## Records for this exercise

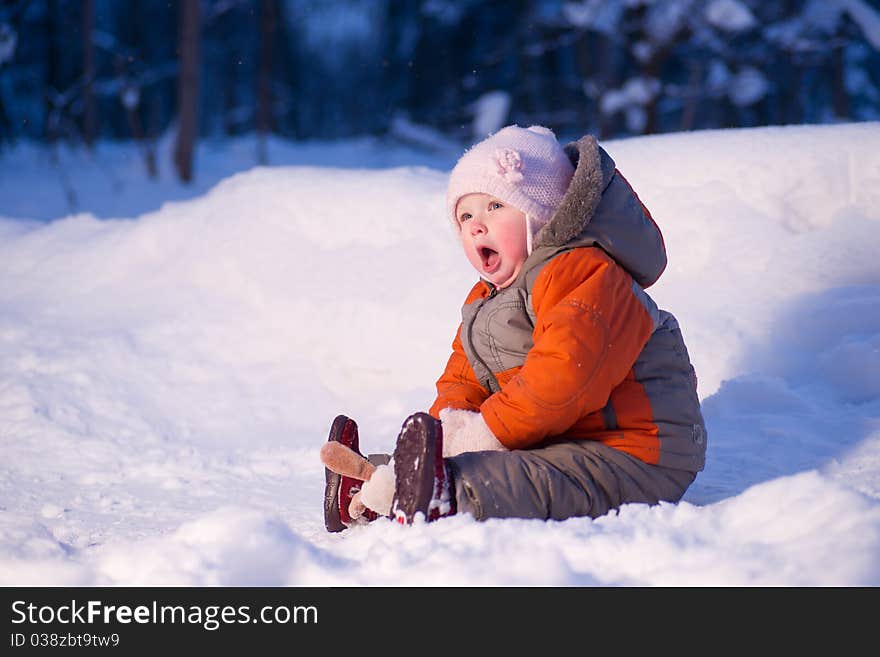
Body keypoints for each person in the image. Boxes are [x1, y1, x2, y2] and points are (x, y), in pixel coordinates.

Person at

--

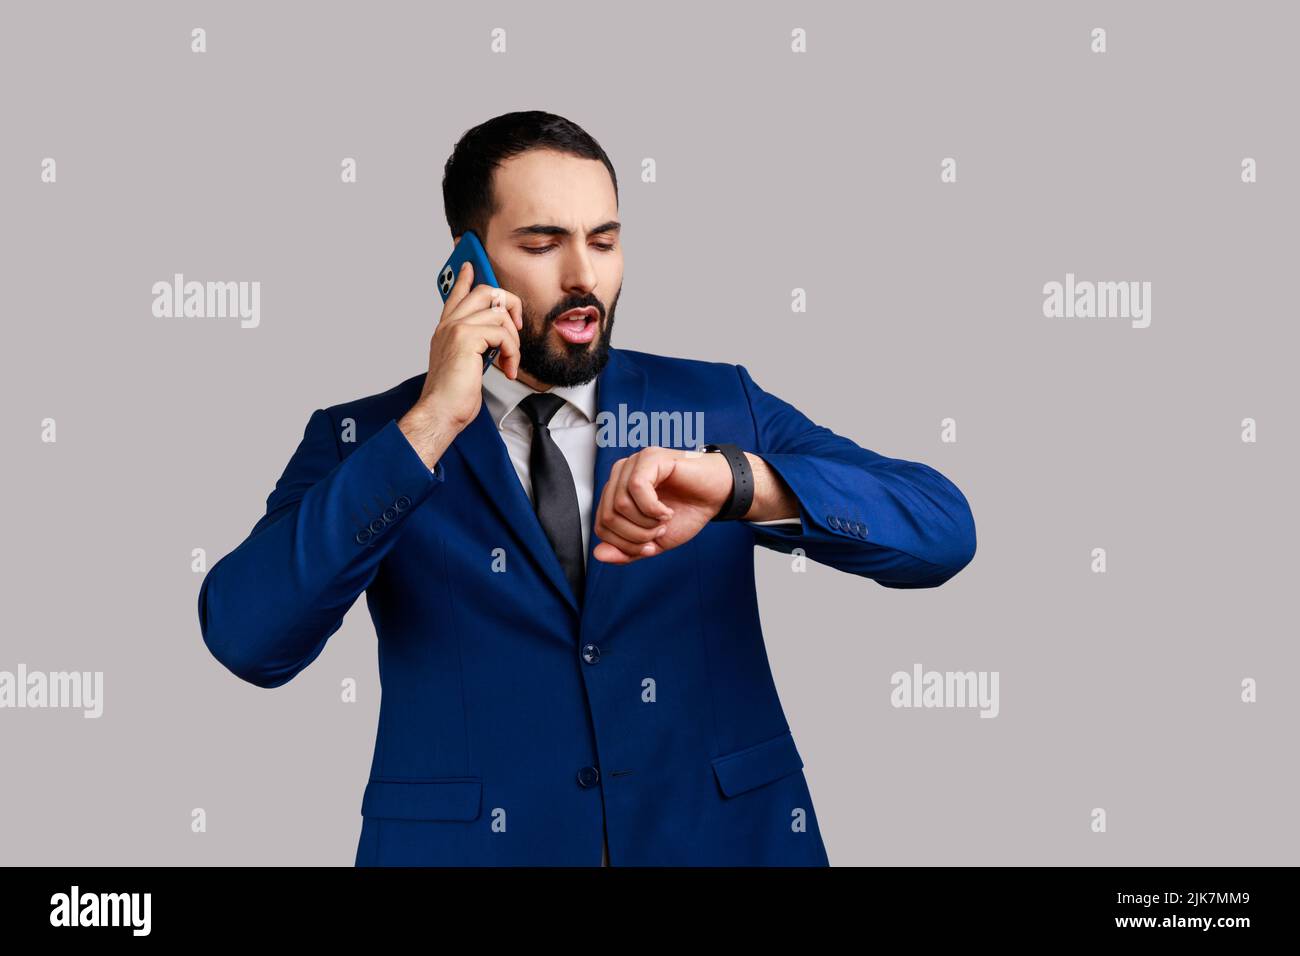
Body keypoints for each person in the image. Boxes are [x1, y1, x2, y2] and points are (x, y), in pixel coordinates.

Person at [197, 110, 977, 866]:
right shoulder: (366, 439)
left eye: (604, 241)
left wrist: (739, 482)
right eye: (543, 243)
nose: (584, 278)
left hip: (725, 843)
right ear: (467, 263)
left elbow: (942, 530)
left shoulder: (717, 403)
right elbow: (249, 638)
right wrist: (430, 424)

* * *

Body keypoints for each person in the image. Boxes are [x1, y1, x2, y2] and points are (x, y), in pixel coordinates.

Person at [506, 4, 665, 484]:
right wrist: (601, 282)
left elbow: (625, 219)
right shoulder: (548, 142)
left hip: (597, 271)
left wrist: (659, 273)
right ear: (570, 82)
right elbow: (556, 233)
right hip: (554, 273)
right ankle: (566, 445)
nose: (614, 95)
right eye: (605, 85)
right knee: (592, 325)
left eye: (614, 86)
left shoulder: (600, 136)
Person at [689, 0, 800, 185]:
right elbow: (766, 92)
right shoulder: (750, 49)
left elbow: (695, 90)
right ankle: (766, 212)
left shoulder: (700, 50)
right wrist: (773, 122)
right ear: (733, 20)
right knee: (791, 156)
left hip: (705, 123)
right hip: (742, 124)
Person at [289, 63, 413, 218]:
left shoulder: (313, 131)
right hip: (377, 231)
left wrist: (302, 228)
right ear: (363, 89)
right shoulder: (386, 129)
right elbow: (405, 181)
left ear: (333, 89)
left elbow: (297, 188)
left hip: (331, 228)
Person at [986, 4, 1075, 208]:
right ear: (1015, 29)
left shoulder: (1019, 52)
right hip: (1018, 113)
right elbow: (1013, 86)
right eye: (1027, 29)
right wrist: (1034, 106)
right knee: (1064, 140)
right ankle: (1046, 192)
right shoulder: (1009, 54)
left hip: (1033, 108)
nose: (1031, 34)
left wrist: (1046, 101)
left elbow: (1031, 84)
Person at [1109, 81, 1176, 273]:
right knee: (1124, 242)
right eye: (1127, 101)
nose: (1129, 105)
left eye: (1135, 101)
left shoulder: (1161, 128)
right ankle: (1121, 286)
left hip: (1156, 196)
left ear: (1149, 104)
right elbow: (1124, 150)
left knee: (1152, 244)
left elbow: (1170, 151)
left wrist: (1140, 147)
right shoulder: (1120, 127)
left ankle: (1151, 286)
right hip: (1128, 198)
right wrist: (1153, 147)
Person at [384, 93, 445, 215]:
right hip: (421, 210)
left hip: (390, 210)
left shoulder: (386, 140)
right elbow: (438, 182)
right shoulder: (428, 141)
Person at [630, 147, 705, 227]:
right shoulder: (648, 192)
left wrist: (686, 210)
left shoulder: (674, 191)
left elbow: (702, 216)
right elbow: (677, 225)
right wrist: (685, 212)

## Try it
Please give an exact copy of the lines above, beginning with the line containing "right wrist: (601, 282)" and running through the line containing "right eye: (1027, 29)", and of no other lines.

## Answer to this task
right wrist: (601, 282)
left elbow: (625, 219)
right shoulder: (548, 142)
left hip: (597, 271)
left wrist: (659, 273)
right ear: (570, 82)
right elbow: (556, 233)
right hip: (554, 273)
right ankle: (566, 445)
nose: (614, 95)
right eye: (605, 85)
right knee: (592, 325)
left eye: (614, 86)
left shoulder: (600, 136)
Person at [689, 0, 800, 185]:
right elbow: (766, 92)
right shoulder: (750, 49)
left elbow: (695, 90)
right ankle: (766, 212)
left shoulder: (700, 50)
right wrist: (773, 122)
right ear: (733, 20)
right knee: (791, 156)
left hip: (705, 123)
right hip: (742, 124)
Person at [289, 63, 413, 218]:
left shoulder: (313, 131)
right hip: (377, 231)
left wrist: (302, 228)
right ear: (363, 89)
right shoulder: (386, 129)
right elbow: (405, 181)
left ear: (333, 89)
left elbow: (297, 188)
left hip: (331, 228)
Person at [986, 4, 1075, 208]:
right ear: (1015, 29)
left shoulder: (1019, 52)
right hip: (1018, 113)
right elbow: (1013, 86)
right eye: (1027, 29)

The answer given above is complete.